Nothing but a number is wanted here: the tally of lines in the material below that include "begin".

◆ Dataset excerpts ◆
════════════════

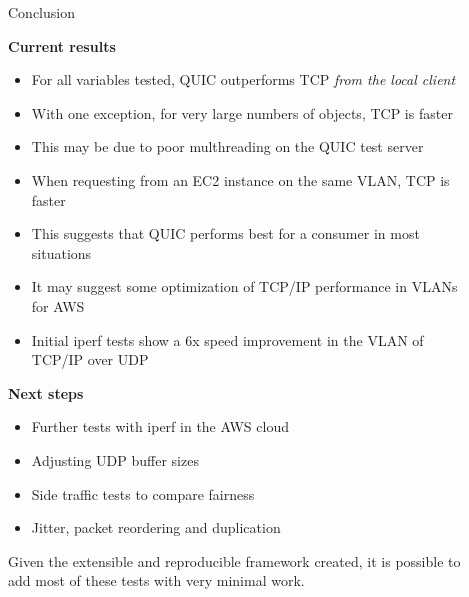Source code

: \documentclass[final]{beamer}
\newlength{\sepwid}
\newlength{\onecolwid}
\begin{document}
\begin{frame}[t]
\begin{columns}[t]
\begin{column}{\onecolwid}
\end{column} %

\begin{column}{\sepwid}\end{column} %

\begin{column}{\onecolwid} %




\begin{block}{Conclusion}

\textbf{Current results}

\begin{itemize}
\item For all variables tested, QUIC outperforms TCP \textit{from the local client}
\item With one exception, for very large numbers of objects, TCP is faster
\item This may be due to poor multhreading on the QUIC test server
\item When requesting from an EC2 instance on the same VLAN, TCP is faster
\item This suggests that QUIC performs best for a consumer in most situations
\item It may suggest some optimization of TCP/IP performance in VLANs for AWS
\item Initial iperf tests show a 6x speed improvement in the VLAN of TCP/IP over UDP
\end{itemize}

\textbf{Next steps}
\begin{itemize}
	\item Further tests with iperf in the AWS cloud
	\item Adjusting UDP buffer sizes
	\item Side traffic tests to compare fairness
	\item Jitter, packet reordering and duplication
\end{itemize}

Given the extensible and reproducible framework created, it is possible to add most of these tests with very minimal work.

\end{block}


\end{column}
\end{columns}
\end{frame}
\end{document}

════════════════

◆ Response below ◆
9